Post-doc with Yarmolinsky (NCI-Frederick)
My post-doctoral work was at NCI-Frederick Cancer Research Center with Michael Yarmolinsky, who, upon returning from France wanted to be at NIH, not boondocks Frederick in the Basic Research Program. This was a P1 lab. P1 bacteriophage was unique in packaging bacterial DNA and facilitating transfer to recipient strains. It provided a unique mechanism for facile genetic manipulations. The lab was full of stars, including a brilliant Nat Sternberg who developed the Lox-Cre system for bacterial and then mammalian genetic manipulations. It was a joke based on lox and cream cheese, but an acronym for locus of recombination, which is what it targeted genetically. My project was to create a recombinant SOS response assay based on lambda phage induction, using a reporter gene, and to demonstrate how “easy” it was to detect DNA damaging agents. It was designed to compete with Ames’ new mutagenicity assay. This was among the first uses of lacZ as a reporter, it’s expression dependent on lambda phage induction, an SOS response. The genetic strategy was laid out for me and I was expected to implement it. I succeeded after an unhappy 2 years. At the end, I had finally learned enough to converse somewhat on their level. Later I called it the BIA (Biochemical Induction Assay). It’s published in the inaugural issue of the EMS journal, EMM Volume 1 (Elespuru and Yarmolinsky 1979). After Bruce Ames declined to accept it for PNAS, he suggested the new EMS journal. How naïve to expect that Ames would accept such a viable competitor. It had much to recommend it, including a single bacterial strain to detect multiple types of DNA damage, and an elapsed time of 4 hours between test initiation and final results.
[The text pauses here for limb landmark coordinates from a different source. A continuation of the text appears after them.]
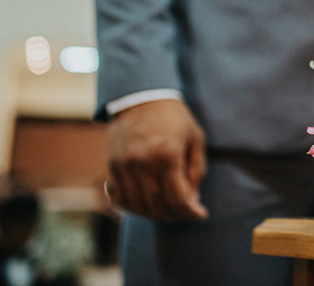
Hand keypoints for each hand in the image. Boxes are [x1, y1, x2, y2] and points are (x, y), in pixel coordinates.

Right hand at [106, 99, 208, 220]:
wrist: (141, 97)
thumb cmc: (174, 117)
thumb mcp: (195, 138)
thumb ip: (196, 169)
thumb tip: (193, 199)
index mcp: (168, 155)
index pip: (178, 198)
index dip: (191, 212)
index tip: (200, 214)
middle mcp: (144, 164)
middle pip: (158, 206)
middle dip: (175, 215)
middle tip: (185, 213)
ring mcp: (126, 166)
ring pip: (138, 206)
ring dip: (155, 215)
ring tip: (168, 210)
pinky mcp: (113, 167)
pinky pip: (120, 198)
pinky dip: (134, 208)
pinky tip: (147, 205)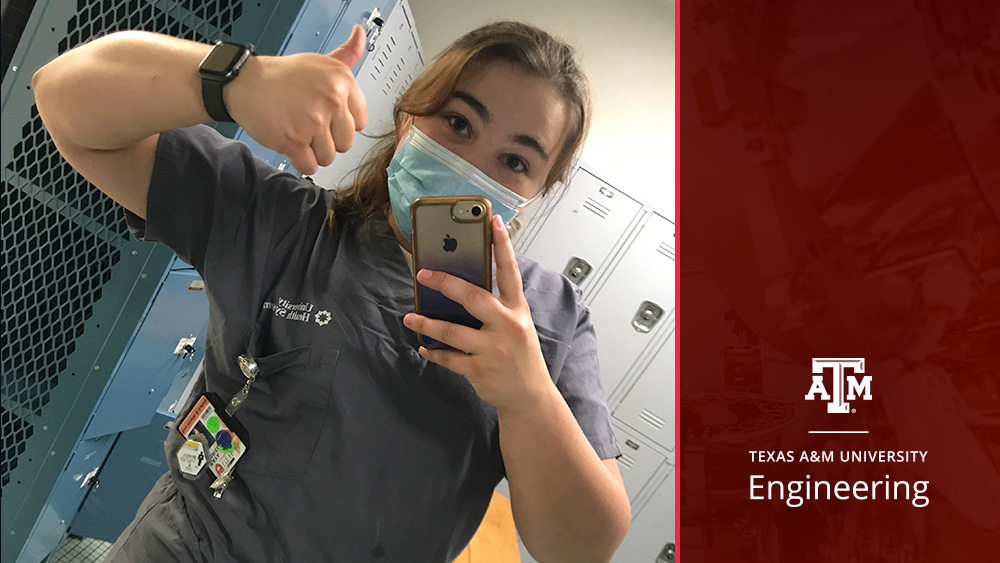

I spent a lot of time with this assay in subsequent years, discussed briefly later. Quillardet and Hofnung copied our methods and published a nearly identical assay using a different SOS response endpoint,sfi , creating the SOS Chromotest, 3 years later. They even copied our method of calculating enzymes units as the endpoint. Errol Zeiger said he reviewed the Quillardet paper for Mutation Research and told Fritz Sobels they had to cite our work, but they didn’t. They created a commercial assay and promoted it relentlessly. However, I knew from my own work that the SOS assay misses some types of DNA damage, especially missense mutagens. Also, by commericializing the assay they couldn’t compete with Ames, who gave away his bacterial strains. Nevertheless, you might say I had some recompense in the end by publishing a paper in Science using the assay. It was actually terrific for high school science projects. The results were seen the same day, color developing as from a polaroid film. This was exciting for students. I think such a rapid assay could still be useful in certain contexts.